··· DATA FOR PROCESSING

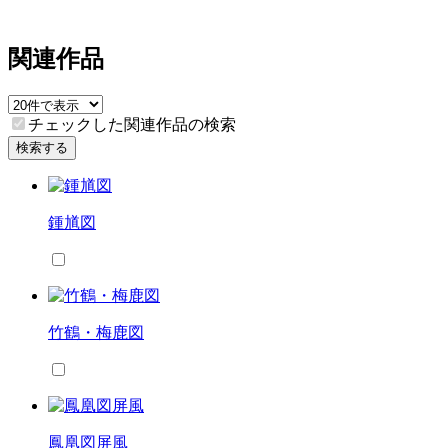
関連作品
チェックした関連作品の検索
検索する
鍾馗図
竹鶴・梅鹿図
鳳凰図屏風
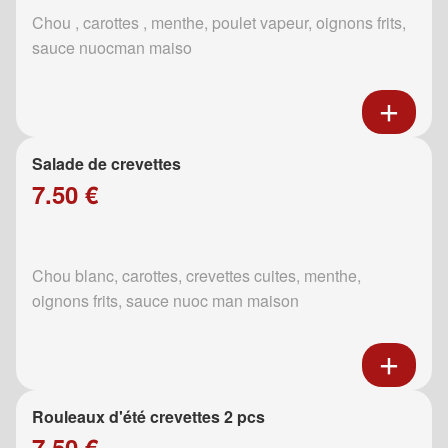
Chou , carottes , menthe, poulet vapeur, oignons frits,
sauce nuocman maiso
Salade de crevettes
7.50 €
Chou blanc, carottes, crevettes cuites, menthe,
oignons frits, sauce nuoc man maison
Rouleaux d'été crevettes 2 pcs
7.50 €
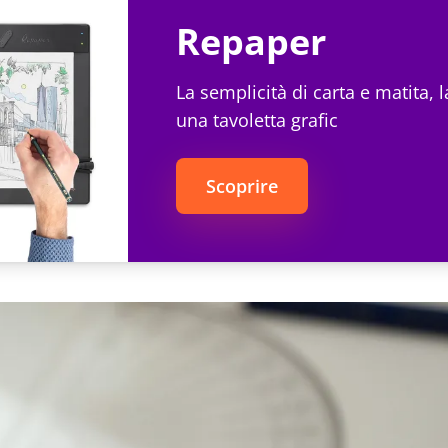
Repaper
La semplicità di carta e matita, 
una tavoletta grafic
Scoprire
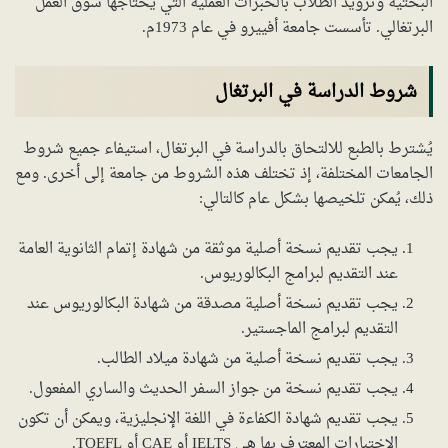
البحثية وتزويد الطلاب بالخبرات العملية التي يحتاجها سوق العمل
البرتغالي. تأسست جامعة أفييرو في عام 1973م.
شروط الدراسة في البرتغال
يُشترط بالطبع للالتحاق بالدراسة في البرتغال، استيفاء جميع شروط
الجامعات المختلفة، إذ تختلف هذه الشروط من جامعة إلى أخرى. ومع
ذلك، يُمكن تلخيصها بشكل عام كالتالي:
يجب تقديم نسخة أصلية موثقة من شهادة إتمام الثانوية العامة
عند التقديم لبرامج البكالوريوس.
يجب تقديم نسخة أصلية مصدقة من شهادة البكالوريوس عند
التقديم لبرامج الماجستير.
يجب تقديم نسخة أصلية من شهادة ميلاد الطالب.
يجب تقديم نسخة من جواز السفر الحديث والساري المفعول.
يجب تقديم شهادة الكفاءة في اللغة الإنجليزية، ويمكن أن تكون
الاختبارات المعترف بها هي IELTS أو CAE أو TOEFL.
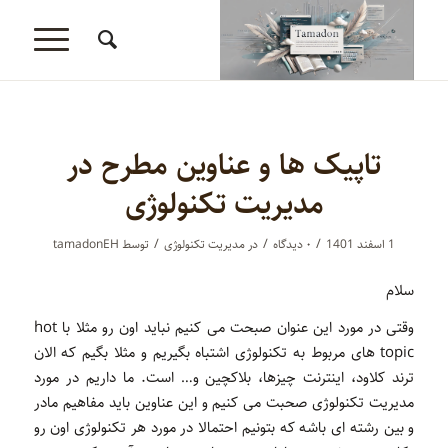
تاپیک ها و عناوین مطرح در
مدیریت تکنولوژی
/
/
/
1 اسفند 1401
۰ دیدگاه‌
در
مدیریت تکنولوژی
توسط
tamadonEH
سلام
وقتی در مورد این عنوان صبحت می کنیم نباید اون رو مثلا با hot
topic های مربوط به تکنولوژی اشتباه بگیریم و مثلا بگیم که الان
ترند کلاود، اینترنت چیزها، بلاکچین و… است. ما داریم در مورد
مدیریت تکنولوژی صحبت می کنیم و این عناوین باید مفاهیم مادر
و بین رشته ای باشه که بتونیم احتمالا در مورد هر تکنولوژی اون رو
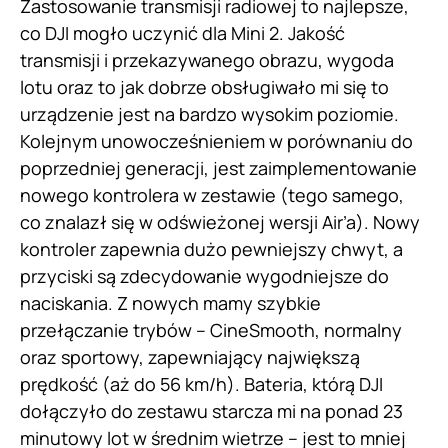
Zastosowanie transmisji radiowej to najlepsze,
co DJI mogło uczynić dla Mini 2. Jakość
transmisji i przekazywanego obrazu, wygoda
lotu oraz to jak dobrze obsługiwało mi się to
urządzenie jest na bardzo wysokim poziomie.
Kolejnym unowocześnieniem w porównaniu do
poprzedniej generacji, jest zaimplementowanie
nowego kontrolera w zestawie (tego samego,
co znalazł się w odświeżonej wersji Air’a). Nowy
kontroler zapewnia dużo pewniejszy chwyt, a
przyciski są zdecydowanie wygodniejsze do
naciskania. Z nowych mamy szybkie
przełączanie trybów – CineSmooth, normalny
oraz sportowy, zapewniający największą
prędkość (aż do 56 km/h). Bateria, którą DJI
dołączyło do zestawu starcza mi na ponad 23
minutowy lot w średnim wietrze – jest to mniej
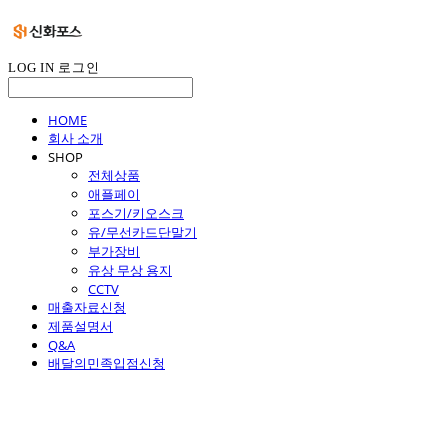
LOG IN
로그인
HOME
회사 소개
SHOP
전체상품
애플페이
포스기/키오스크
유/무선카드단말기
부가장비
유상 무상 용지
CCTV
매출자료신청
제품설명서
Q&A
배달의민족입점신청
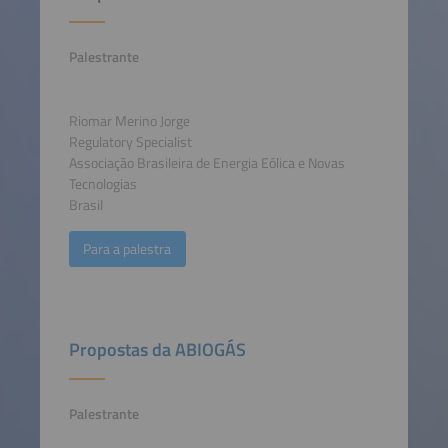
Palestrante
Riomar Merino Jorge
Regulatory Specialist
Associação Brasileira de Energia Eólica e Novas
Tecnologias
Brasil
Para a palestra
Propostas da ABIOGÁS
Palestrante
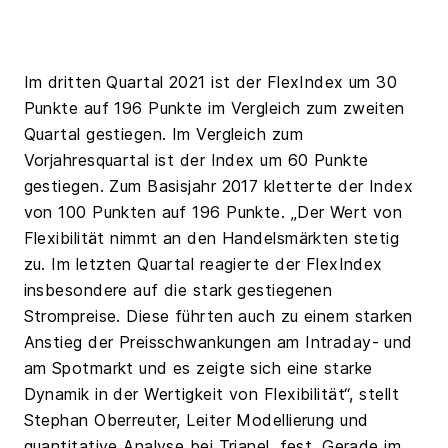
Im dritten Quartal 2021 ist der FlexIndex um 30
Punkte auf 196 Punkte im Vergleich zum zweiten
Quartal gestiegen. Im Vergleich zum
Vorjahresquartal ist der Index um 60 Punkte
gestiegen. Zum Basisjahr 2017 kletterte der Index
von 100 Punkten auf 196 Punkte. „Der Wert von
Flexibilität nimmt an den Handelsmärkten stetig
zu. Im letzten Quartal reagierte der FlexIndex
insbesondere auf die stark gestiegenen
Strompreise. Diese führten auch zu einem starken
Anstieg der Preisschwankungen am Intraday- und
am Spotmarkt und es zeigte sich eine starke
Dynamik in der Wertigkeit von Flexibilität“, stellt
Stephan Oberreuter, Leiter Modellierung und
quantitative Analyse bei Trianel, fest. Gerade im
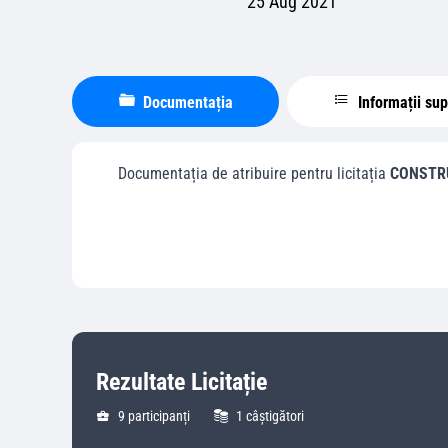
25 Aug 2021
Documentația
Informații su
Documentația de atribuire pentru licitația
CONSTRU
Rezultate Licitație
9
participanți
1
câștigători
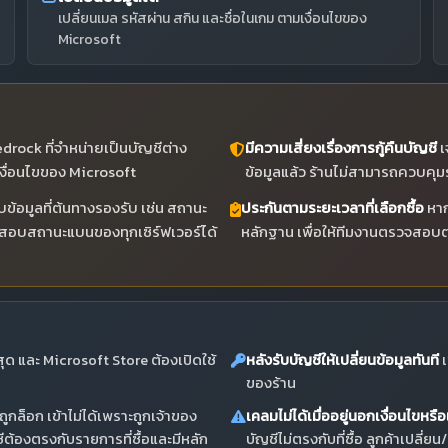
เปลี่ยนเมล รหัสผ่าน สกิน และชื่อในเกม ตามเงื่อนไขของ
Microsoft
rock ที่จำหน่ายเป็นบัญชีต่าง
มีความเสี่ยงเรื่องการกู้คืนบัญชี
เ
เงื่อนไขของ Microsoft
ข้อมูลแล้ว ร้านไม่สามารถควบคุม
อมูลที่ต้นทางรองรับ เช่น สถานะ
ประกันตามระยะเวลาที่เลือกซื้อ
หาก
จสอบสถานะแบนของทุกเซิร์ฟเวอร์ได้
หลักฐาน เพื่อให้ทีมงานตรวจสอบต
ด และ Microsoft Store ต้องเปิดใช้
หลังรับบัญชีให้เปลี่ยนข้อมูลทันที
เ
ของร้าน
ถูกล็อก เข้าไม่ได้เพราะถูกเจ้าของ
เคลมไม่ได้เมื่ออยู่นอกเงื่อนไขหร
ีต้องตรงกับรายการที่ซื้อและมีหลัก
บัญชีไม่ตรงกับที่ซื้อ ลูกค้าเปลี่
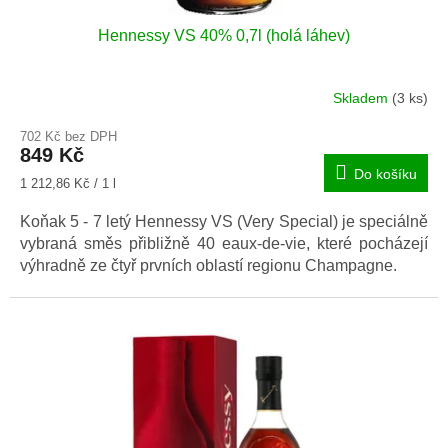
Hennessy VS 40% 0,7l (holá láhev)
Skladem
(3 ks)
702 Kč bez DPH
849 Kč
Do košíku
Měrná
1 212,86 Kč / 1 l
cena:
Koňak 5 - 7 letý Hennessy VS (Very Special) je speciálně
vybraná směs přibližně 40 eaux-de-vie, které pocházejí
výhradně ze čtyř prvních oblastí regionu Champagne.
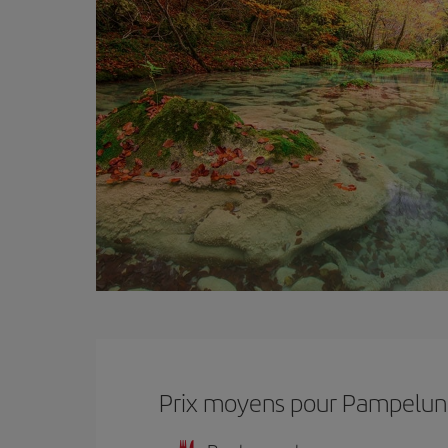
Prix ​​moyens pour Pampelu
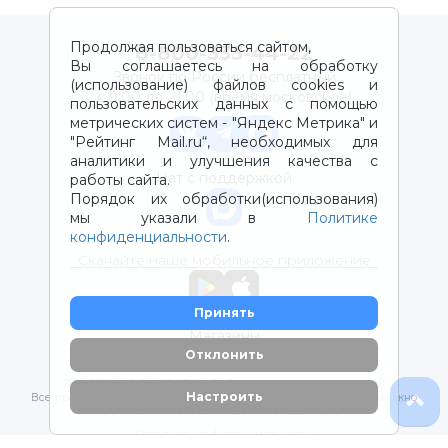
Продолжая пользоваться сайтом,
8-800-333-44-22
Вы соглашаетесь на обработку
Звонок по России бесплатный
(использование) файлов cookies и
с 9:00 до 21:00 (время московское)
пользовательских данных с помощью
метрических систем - "Яндекс Метрика" и
"Рейтинг Mail.ru“, необходимых для
аналитики и улучшения качества с
Чат с поддержкой
работы сайта.
Порядок их обработки(использования)
мы указали в
Политике
конфиденциальности
.
Скачайте наше мобильное приложение
Принять
Магазины
Отклонить
2012-2026 © ООО "ВОТОНЯ". Детские товары с доставкой
Настроить
Все права защищены. Любое использование материалов возможно
только с письменного разрешения владельцев сайта.
Политика конфиденциальности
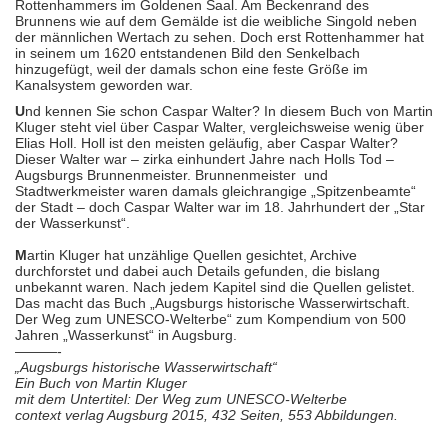
Rottenhammers im Goldenen Saal. Am Beckenrand des
Brunnens wie auf dem Gemälde ist die weibliche Singold neben
der männlichen Wertach zu sehen. Doch erst Rottenhammer hat
in seinem um 1620 entstandenen Bild den Senkelbach
hinzugefügt, weil der damals schon eine feste Größe im
Kanalsystem geworden war.
U
nd kennen Sie schon Caspar Walter? In diesem Buch von Martin
Kluger steht viel über Caspar Walter, vergleichsweise wenig über
Elias Holl. Holl ist den meisten geläufig, aber Caspar Walter?
Dieser Walter war – zirka einhundert Jahre nach Holls Tod –
Augsburgs Brunnenmeister. Brunnenmeister und
Stadtwerkmeister waren damals gleichrangige „Spitzenbeamte“
der Stadt – doch Caspar Walter war im 18. Jahrhundert der „Star
der Wasserkunst“.
M
artin Kluger hat unzählige Quellen gesichtet, Archive
durchforstet und dabei auch Details gefunden, die bislang
unbekannt waren. Nach jedem Kapitel sind die Quellen gelistet.
Das macht das Buch „Augsburgs historische Wasserwirtschaft.
Der Weg zum UNESCO-Welterbe“ zum Kompendium von 500
Jahren „Wasserkunst“ in Augsburg.
———-
„Augsburgs historische Wasserwirtschaft“
Ein Buch von Martin Kluger
mit dem Untertitel: Der Weg zum UNESCO-Welterbe
context verlag Augsburg 2015, 432 Seiten, 553 Abbildungen.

······

Extract from the material above the stretch running from the line containing "Regulatory Specialist" through the line containing "Anstieg der Preisschwankungen". Keep the text exact and the pictures out.

[TASK SOLUTION]:
Regulatory Specialist
Associação Brasileira de Energia Eólica e Novas
Tecnologias
Brasil
Para a palestra
Propostas da ABIOGÁS
Palestrante
Im dritten Quartal 2021 ist der FlexIndex um 30
Punkte auf 196 Punkte im Vergleich zum zweiten
Quartal gestiegen. Im Vergleich zum
Vorjahresquartal ist der Index um 60 Punkte
gestiegen. Zum Basisjahr 2017 kletterte der Index
von 100 Punkten auf 196 Punkte. „Der Wert von
Flexibilität nimmt an den Handelsmärkten stetig
zu. Im letzten Quartal reagierte der FlexIndex
insbesondere auf die stark gestiegenen
Strompreise. Diese führten auch zu einem starken
Anstieg der Preisschwankungen am Intraday- und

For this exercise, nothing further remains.